I_Fortuna July 30, 2014
I try to eliminate starch not add it or leave it in the finished product. This looks good but pasta cooked al dente and rinsed will have to do for us. If I were to make this, I would break the pasta up into about 1 inch pieces and pan roast it a bit. This may cook faster leaving the veggies more al dente using less water and less released starch. I make rice this way and it cuts down on the starch and my rice comes out fluffy and the grains unbroken having converted the starch during the roasting process. Cooking this way does not spike our blood sugar and digests slower making it a safer carb.
 
Allie July 13, 2015
PS, I_Fortuna - rinsing dried pasta (and rice, for that matter) is a much more effective step, in terms of reducing starchiness, than rinsing after it has been cooked. If you're worried about it over-cooking itself by staying at a high heat? Well, drain it in a minute or two earlier than usual and let it finish cooking as it cools a bit.
Just a suggestion! I know this is a controversial topic!
 
Sara C. July 30, 2014
Wonderful! Used whole wheat spaghetti, shallots, black olives, asparagus, yellow squash, cooked green beans. Added oregano and cilantro to basil.
 
liz July 30, 2014
I have tried this dish out. It was very unsuccessful. Even before I attempted it I had my doubts about the cooking method. The results were gummy as the starch over took the dish. The flavours were muddy and the pasta was not done before all the fluid had evaporated.
 
MaggieG July 30, 2014
I had the same unsatisfactory results. Wish it were otherwise!
 
Sasha (. August 4, 2014
I wonder if the cooking vessel is having an effect on the evaporation rates, making yours gummier?
 
Yet_another_David September 6, 2014
I am sorry to say that I completely agree about the muddy flavors, for this and for the farro version. Even worse were the bits of tough tomato skin throughout, and I tried this a couple of times with cherry and grape tomatoes from different sources. I'm a huge fan of the Food52 Genius series, but this recipe isn't making it into my collection.
 
Herlinda H. September 16, 2014
Toast the pasta a bit in the olive oil first like in Fideo. Then it's not gummy. Just yummy. I sauté the pasta, onion, in the oil first.
 
Allie July 13, 2015
Have you tried running the pasta under the tap before cooking? The most serious culprit of gumminess/starchy-ness is not IN the pasta, but widely used to lightly coat dried pastas. Keeps it from sticking to itself through the manufacturing process, as well as for storage purposes - available as a good, long lasting staple.
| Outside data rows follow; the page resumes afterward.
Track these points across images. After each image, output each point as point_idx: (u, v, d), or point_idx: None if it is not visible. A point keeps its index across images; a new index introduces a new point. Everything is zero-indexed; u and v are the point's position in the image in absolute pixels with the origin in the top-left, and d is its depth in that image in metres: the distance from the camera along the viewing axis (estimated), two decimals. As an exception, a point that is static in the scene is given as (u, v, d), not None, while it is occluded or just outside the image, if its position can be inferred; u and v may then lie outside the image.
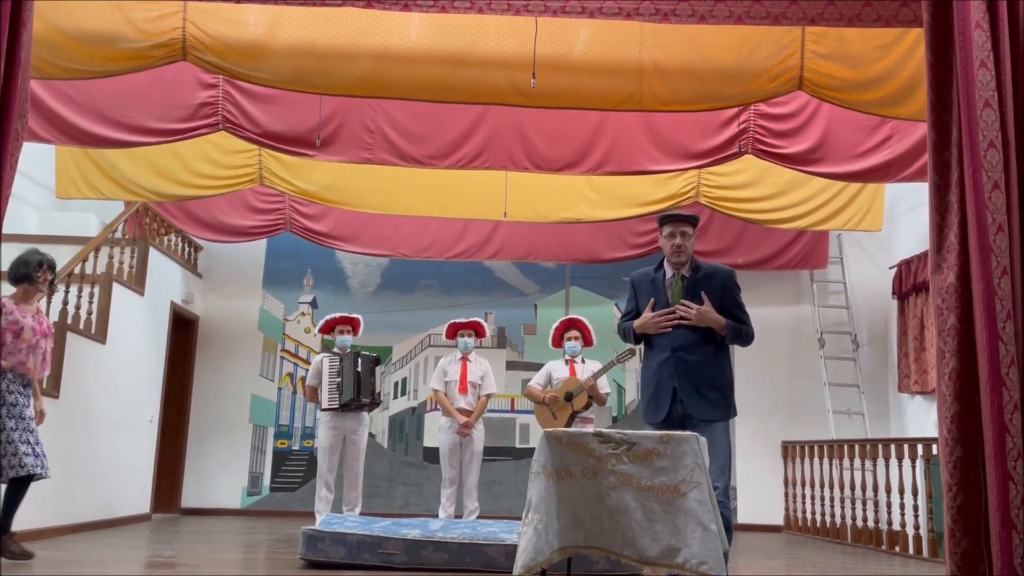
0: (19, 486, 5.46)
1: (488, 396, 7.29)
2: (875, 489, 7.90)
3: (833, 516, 8.49)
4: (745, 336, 4.23)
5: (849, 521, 8.24)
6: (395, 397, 10.24)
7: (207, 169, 7.30)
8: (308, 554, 5.57)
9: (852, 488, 8.19)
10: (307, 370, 8.11)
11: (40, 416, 5.58)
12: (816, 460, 8.91)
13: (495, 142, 6.51)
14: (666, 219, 4.32)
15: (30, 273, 5.59)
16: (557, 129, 6.51)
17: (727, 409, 4.18)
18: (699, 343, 4.13)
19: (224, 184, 7.41)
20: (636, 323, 4.25)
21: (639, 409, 4.39)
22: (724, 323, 4.13)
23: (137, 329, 8.59)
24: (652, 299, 4.24)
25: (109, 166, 7.31)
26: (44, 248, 7.88)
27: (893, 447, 7.62)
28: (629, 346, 5.02)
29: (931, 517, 7.20)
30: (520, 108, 5.89)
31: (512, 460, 9.93)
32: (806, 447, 9.11)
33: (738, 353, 8.86)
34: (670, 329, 4.15)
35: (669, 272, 4.28)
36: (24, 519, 6.35)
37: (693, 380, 4.10)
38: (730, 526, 4.02)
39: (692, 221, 4.29)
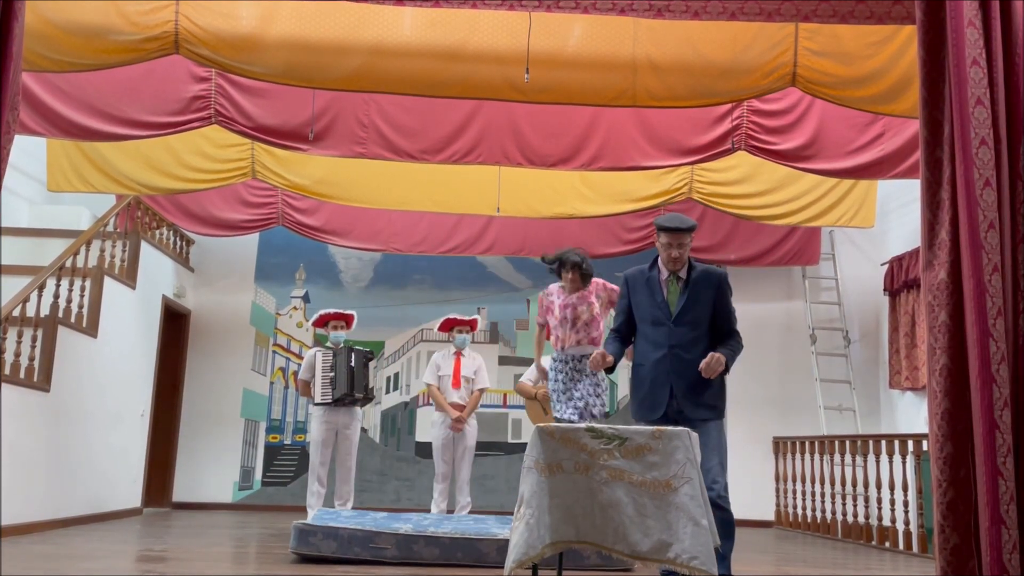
0: None
1: (481, 391, 7.29)
2: (865, 485, 7.93)
3: (824, 512, 8.53)
4: (738, 353, 4.23)
5: (839, 517, 8.27)
6: (387, 392, 10.24)
7: (199, 163, 7.27)
8: (300, 548, 5.57)
9: (843, 484, 8.22)
10: (299, 364, 8.10)
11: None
12: (807, 456, 8.94)
13: (488, 137, 6.50)
14: (664, 229, 4.19)
15: None
16: (550, 124, 6.50)
17: (720, 408, 4.22)
18: (697, 341, 4.16)
19: (216, 178, 7.39)
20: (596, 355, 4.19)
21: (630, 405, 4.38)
22: (724, 361, 4.07)
23: (129, 323, 8.56)
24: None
25: (101, 159, 7.27)
26: (36, 241, 7.84)
27: (884, 443, 7.65)
28: None
29: (921, 513, 7.23)
30: (514, 103, 5.88)
31: (504, 455, 9.94)
32: (797, 443, 9.14)
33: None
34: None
35: (665, 273, 4.27)
36: (14, 513, 6.34)
37: (689, 378, 4.10)
38: (732, 523, 4.13)
39: (692, 231, 4.21)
Maybe some other reasons I don't know! But when you're about to cook it, it no longer needs the extra starch. Quick rinse and then into the pot.
The difference here is that usually the "extra" starch coating ends up left behind in the boiling water - one reason to use a large ratio of water to pasta.
The starch comes off pretty well in boiling water. But in a dish like this, it has nowhere to go, does not get drained out with your pasta-cooking water... so get rid of as much as possible before you start. And, as others have suggested, DO stir it thoroughly and frequently so it won't clump up!
 
Kaja1105 July 30, 2014
Deb Perelman's "farro riff" is such a staple at our house that I haven't been tempted to try the original, but maybe I will now, after seeing these lovely photos.
 
Samantha S. July 30, 2014
Do you have the water measurements for fresh pasta? I would love to make this with fresh noodles!
 
Kaja1105 July 30, 2014
I think fresh pasta would cook too quickly, leaving the rest of the ingredients (especially onions and tomatoes) undercooked.
 
Sharon August 12, 2014
Fresh pasta would not work in this dish.
 
burns W. July 13, 2015
So Fresh pasta is at a 60% hydration whereas dried pasta is more like 5% I'm guessing. I'm wondering if a hybrid approach might work: sautee the onions and garlic in the same pot, add the water and boil, add the pasta, stirring very gently bit by bit but quickly and have extra hot water on hand, once pasta is added, then the remaining ingredients, stirring constantly but exceedingly gently. I'd do it only with linguini cut one level thicker than what I'd normally do. And make sure your pasta is at the perfect hyrdration (weight of eggs/.6 = weight of flour).
Its worth a try.
 
Danny July 30, 2014
Totally trying this. Absolutely love your use of the word "futz."